I guess I never appreciated how hard it must have been for my Mum, until I had children of my own. It wasn’t that long until she was with my now step-dad but we lived alone with her for a very long time initially.
Life as a Single Mum
Obviously one of the biggest worries is money. Although my mum did work and my dad paid maintenance, there were still financial struggles. We didn’t have a car until my Nan kindly gave my mum hers. I always had to rely on kind friends to give me lifts, public transport and walking. I knew I wouldn’t be able to have all the things my friends had; the expensive designer clothes and holidays abroad. Sometimes I was a bit wistful, especially when there was a pair of Adidas joggers I was desperate for but it never massively bothered me. We had lovely holidays in the U.K. with family and I still got to pick my clothes!! You can see a bit more about the real cost of family activities for single parents below.
But it’s not all about money. My girls drive me around the bend someday and when you are alone doing it Day in, day out, you do lose your sanity a little. Luckily I was 8 and my brother was 5, so we weren’t babies or toddlers but still. Cleaning, cooking, homework, the bedtime routine and working! It’s massive. Plus you are making a lot of the parenting decisions daily without support. Very hard.
Adult company is just so nice too. If I couldn’t talk to my hubby throughout the day (he works from home) I would feel quite lonely. I always remember as a teen staying and chilling with my mum in the evenings. I often wonder if my dad was around, would I have gone out more and been more rebellious!! Whenever I’ve been alone, when hubby is away and the kids are in bed, I’ve enjoyed it for the first night. Time alone. Quiet. My TV. However, the novelty always wears off and you do feel quite alone. Having this long term must have been tough.

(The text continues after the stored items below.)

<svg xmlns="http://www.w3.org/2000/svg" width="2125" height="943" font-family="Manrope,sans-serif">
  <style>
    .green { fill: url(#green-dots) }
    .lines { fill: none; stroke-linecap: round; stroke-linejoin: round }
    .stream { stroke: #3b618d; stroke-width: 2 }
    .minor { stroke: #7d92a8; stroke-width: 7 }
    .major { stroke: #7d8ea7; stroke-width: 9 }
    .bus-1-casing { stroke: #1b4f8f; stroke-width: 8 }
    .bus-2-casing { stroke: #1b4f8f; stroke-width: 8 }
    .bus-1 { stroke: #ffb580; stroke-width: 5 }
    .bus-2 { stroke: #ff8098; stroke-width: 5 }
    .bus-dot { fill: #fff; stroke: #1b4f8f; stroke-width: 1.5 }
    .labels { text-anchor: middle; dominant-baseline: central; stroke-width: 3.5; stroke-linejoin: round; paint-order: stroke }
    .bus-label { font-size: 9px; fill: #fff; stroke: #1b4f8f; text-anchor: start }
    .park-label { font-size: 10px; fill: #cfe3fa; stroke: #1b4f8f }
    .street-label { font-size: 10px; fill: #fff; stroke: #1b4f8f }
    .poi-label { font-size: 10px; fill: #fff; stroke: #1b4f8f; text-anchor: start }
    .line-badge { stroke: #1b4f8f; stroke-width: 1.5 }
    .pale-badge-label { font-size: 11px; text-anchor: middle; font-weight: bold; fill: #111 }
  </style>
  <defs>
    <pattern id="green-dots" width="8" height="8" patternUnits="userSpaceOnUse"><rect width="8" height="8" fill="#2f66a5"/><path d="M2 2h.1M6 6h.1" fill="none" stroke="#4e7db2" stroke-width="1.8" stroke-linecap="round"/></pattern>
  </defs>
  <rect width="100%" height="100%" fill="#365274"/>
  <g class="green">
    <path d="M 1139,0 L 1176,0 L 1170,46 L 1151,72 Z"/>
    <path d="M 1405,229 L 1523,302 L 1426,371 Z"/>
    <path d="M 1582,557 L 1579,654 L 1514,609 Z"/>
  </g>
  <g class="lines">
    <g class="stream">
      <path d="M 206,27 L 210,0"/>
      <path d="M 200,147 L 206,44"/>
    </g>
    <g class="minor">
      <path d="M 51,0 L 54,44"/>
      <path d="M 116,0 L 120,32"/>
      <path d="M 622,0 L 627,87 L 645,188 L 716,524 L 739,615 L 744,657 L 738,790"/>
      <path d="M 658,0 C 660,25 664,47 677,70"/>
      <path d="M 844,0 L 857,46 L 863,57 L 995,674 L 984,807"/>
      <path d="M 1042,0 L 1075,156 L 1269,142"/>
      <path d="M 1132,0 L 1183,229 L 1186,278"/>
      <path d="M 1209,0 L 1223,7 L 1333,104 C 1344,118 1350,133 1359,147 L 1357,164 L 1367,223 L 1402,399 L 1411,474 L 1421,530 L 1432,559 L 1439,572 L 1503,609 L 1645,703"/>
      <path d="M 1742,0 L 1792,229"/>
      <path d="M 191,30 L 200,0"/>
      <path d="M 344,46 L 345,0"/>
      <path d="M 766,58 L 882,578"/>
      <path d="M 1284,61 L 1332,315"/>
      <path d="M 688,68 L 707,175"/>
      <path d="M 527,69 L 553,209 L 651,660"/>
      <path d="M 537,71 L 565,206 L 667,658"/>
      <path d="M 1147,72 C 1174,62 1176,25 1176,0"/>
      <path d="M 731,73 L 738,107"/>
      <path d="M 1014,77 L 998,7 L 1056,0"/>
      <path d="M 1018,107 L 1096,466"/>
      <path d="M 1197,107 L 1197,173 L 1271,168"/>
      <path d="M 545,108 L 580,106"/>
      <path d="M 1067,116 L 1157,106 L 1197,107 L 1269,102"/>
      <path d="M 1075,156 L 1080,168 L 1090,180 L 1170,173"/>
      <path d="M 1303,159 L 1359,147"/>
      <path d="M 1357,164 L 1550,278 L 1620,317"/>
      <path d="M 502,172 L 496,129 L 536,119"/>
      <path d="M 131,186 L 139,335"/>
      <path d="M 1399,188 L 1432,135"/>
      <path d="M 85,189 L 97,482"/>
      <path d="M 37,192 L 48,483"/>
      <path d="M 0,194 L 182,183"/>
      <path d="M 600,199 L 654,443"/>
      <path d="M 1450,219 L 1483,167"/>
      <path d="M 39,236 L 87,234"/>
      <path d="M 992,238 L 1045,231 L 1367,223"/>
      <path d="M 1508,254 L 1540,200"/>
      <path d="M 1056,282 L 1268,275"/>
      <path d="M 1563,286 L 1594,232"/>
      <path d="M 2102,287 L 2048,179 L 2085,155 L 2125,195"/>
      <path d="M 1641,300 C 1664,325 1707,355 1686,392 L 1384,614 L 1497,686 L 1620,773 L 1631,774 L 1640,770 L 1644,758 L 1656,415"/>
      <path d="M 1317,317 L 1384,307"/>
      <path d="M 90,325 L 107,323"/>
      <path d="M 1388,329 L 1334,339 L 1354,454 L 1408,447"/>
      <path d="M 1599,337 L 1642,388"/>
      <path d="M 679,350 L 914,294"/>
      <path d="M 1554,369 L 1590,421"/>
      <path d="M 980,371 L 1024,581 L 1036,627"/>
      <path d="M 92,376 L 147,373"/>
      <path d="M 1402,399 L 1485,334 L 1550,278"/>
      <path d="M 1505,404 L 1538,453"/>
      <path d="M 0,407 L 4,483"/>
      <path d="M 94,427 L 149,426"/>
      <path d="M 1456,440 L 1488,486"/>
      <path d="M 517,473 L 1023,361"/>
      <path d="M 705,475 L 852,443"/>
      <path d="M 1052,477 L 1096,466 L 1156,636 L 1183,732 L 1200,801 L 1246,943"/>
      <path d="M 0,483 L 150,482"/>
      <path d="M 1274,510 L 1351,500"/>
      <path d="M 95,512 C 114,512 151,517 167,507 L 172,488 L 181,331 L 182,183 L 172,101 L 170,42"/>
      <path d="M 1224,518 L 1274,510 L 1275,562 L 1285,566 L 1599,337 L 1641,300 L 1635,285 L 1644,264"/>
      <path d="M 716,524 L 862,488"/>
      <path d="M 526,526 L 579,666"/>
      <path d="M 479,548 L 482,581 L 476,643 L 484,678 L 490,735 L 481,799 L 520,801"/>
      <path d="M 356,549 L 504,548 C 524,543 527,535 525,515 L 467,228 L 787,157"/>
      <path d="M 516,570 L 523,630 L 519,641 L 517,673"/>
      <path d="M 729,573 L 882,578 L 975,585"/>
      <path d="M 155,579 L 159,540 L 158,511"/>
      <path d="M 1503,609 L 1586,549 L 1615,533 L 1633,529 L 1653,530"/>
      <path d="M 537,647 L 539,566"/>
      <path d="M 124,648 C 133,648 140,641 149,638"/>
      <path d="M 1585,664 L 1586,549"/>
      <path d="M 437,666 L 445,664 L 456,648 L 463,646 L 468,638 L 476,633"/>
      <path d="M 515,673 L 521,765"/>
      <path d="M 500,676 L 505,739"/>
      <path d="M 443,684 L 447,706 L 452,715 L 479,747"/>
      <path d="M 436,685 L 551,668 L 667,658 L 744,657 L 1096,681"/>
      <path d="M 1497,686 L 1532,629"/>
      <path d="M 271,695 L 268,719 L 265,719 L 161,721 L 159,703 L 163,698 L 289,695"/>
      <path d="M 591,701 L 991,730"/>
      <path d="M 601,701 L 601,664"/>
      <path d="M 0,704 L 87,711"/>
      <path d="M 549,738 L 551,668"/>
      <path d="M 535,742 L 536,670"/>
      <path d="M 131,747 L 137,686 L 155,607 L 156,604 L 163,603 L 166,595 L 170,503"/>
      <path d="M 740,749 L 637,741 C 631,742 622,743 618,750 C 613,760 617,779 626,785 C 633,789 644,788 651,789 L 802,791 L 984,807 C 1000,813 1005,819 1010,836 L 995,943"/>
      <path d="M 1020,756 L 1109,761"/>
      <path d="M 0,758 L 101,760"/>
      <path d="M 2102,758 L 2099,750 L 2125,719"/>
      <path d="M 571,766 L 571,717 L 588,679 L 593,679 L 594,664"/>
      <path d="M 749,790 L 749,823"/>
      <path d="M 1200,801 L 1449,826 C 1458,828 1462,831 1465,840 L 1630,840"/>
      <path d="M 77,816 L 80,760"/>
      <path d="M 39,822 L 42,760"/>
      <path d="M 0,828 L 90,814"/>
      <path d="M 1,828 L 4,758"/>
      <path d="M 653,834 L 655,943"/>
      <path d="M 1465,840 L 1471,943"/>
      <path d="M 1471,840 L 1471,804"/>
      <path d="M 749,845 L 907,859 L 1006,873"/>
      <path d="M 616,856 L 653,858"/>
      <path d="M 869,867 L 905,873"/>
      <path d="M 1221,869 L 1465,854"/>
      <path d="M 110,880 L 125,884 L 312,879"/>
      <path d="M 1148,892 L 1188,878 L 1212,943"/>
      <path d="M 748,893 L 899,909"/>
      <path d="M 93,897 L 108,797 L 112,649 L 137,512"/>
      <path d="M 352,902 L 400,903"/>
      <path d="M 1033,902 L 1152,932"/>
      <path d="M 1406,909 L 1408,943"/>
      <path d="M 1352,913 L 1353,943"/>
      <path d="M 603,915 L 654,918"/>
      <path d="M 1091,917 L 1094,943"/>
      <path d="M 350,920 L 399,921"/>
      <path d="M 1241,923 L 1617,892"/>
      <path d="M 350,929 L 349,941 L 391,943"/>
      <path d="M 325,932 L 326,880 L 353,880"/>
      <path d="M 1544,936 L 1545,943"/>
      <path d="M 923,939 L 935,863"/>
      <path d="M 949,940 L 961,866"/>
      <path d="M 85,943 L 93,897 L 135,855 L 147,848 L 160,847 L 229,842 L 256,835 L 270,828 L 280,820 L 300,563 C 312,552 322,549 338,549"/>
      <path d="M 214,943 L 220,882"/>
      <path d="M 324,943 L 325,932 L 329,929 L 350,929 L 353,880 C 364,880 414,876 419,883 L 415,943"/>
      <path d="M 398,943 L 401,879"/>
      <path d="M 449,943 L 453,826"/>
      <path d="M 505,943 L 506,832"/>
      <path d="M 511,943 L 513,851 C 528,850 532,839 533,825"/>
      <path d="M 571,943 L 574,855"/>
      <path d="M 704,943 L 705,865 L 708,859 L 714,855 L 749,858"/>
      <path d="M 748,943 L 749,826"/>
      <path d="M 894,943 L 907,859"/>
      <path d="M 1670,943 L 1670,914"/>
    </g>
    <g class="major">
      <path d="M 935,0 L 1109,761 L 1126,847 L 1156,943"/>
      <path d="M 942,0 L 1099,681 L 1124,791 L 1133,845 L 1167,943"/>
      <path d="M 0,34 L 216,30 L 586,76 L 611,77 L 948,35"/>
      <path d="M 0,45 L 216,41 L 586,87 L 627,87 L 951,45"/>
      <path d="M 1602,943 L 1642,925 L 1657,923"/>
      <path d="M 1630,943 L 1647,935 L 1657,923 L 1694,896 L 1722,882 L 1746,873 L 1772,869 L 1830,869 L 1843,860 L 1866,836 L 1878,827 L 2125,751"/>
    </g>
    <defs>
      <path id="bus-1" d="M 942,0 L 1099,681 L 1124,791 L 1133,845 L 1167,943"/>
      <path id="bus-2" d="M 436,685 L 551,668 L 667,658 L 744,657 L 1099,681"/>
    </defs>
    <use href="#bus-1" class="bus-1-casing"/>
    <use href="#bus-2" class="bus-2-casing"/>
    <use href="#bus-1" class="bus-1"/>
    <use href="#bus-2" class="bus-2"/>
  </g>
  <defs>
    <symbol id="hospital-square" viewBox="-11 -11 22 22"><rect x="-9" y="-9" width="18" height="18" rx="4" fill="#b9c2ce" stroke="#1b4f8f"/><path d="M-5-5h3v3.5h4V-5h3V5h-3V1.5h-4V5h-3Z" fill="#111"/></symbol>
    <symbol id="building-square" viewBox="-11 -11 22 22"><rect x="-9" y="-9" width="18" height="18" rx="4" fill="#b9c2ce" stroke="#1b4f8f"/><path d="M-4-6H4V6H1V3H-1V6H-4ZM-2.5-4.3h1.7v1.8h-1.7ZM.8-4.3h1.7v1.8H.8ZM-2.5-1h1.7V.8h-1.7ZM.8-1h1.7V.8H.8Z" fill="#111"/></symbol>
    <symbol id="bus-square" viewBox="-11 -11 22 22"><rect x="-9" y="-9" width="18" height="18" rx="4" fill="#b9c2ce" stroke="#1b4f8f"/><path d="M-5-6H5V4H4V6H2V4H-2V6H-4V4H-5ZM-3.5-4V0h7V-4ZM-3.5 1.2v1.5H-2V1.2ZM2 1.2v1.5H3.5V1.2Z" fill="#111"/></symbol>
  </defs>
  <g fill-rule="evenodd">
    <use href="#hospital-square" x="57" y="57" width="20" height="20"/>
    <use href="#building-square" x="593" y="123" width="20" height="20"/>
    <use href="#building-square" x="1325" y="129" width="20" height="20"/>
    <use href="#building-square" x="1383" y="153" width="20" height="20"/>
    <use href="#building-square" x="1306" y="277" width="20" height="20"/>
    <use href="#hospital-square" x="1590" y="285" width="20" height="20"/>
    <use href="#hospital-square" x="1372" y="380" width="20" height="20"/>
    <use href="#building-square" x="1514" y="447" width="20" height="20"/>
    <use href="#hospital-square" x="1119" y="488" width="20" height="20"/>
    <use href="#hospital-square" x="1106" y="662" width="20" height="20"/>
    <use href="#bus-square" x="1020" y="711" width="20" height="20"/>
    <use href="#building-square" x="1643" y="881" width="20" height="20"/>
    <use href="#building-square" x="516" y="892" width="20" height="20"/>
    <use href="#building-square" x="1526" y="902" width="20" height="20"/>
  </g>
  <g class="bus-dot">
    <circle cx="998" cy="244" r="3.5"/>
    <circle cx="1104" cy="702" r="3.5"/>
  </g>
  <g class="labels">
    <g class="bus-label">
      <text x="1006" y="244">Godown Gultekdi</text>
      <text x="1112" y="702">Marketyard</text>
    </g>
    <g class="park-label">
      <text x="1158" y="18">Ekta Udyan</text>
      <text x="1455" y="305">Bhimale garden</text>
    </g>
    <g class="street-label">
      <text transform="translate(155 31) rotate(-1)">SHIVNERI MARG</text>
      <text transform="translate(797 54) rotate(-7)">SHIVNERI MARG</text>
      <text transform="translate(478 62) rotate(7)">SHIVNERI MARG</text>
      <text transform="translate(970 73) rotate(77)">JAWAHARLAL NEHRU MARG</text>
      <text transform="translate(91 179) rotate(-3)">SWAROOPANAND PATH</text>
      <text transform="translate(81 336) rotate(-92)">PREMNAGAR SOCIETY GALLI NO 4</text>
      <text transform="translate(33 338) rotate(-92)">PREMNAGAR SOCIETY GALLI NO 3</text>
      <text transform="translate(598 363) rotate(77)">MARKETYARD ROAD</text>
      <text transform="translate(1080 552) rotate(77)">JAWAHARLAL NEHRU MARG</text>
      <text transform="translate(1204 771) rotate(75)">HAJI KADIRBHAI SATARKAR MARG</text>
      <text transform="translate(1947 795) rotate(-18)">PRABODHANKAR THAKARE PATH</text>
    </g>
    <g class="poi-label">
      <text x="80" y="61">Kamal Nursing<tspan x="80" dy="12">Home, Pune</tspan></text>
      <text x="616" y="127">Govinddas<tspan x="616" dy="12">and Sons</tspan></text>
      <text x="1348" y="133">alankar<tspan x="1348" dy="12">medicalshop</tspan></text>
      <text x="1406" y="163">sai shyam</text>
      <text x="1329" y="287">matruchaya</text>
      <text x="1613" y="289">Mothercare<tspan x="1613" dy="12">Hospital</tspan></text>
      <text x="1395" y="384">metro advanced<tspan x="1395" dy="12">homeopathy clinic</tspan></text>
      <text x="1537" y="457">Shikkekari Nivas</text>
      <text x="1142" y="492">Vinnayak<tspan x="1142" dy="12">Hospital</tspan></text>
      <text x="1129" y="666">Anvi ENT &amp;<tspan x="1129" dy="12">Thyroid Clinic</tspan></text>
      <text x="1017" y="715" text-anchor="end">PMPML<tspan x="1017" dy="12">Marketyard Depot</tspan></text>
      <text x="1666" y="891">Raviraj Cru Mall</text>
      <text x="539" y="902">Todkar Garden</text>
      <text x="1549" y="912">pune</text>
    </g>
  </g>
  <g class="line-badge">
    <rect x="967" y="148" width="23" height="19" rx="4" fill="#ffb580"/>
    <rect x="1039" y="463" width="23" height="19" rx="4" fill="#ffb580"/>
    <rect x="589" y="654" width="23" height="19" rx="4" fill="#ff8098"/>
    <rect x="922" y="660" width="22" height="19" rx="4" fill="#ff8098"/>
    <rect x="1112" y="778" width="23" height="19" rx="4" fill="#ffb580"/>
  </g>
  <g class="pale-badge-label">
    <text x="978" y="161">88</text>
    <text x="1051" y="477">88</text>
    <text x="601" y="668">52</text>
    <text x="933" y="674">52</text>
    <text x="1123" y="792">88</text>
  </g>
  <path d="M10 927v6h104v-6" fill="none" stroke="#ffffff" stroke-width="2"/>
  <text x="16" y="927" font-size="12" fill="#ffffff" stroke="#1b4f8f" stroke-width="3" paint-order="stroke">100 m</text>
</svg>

I’m lucky my mum was quite healthy. I don’t remember her having many sickness bugs and bad colds, but we didn’t as we got older. Coping alone when sick with sick children must have been so difficult. After we have just been through it with the three kids, I really sympathise. It must be so hard!
Kids only know what they know. They adapt and we did. I don’t think we were sad or fed up with just having my Mum at home. It just became a normality and we were happy. I just can’t imagine raising my three as a single Mum and I admire mine and all the other single parents, who do this job on a daily basis.
Disclosure – this is a collaborative post.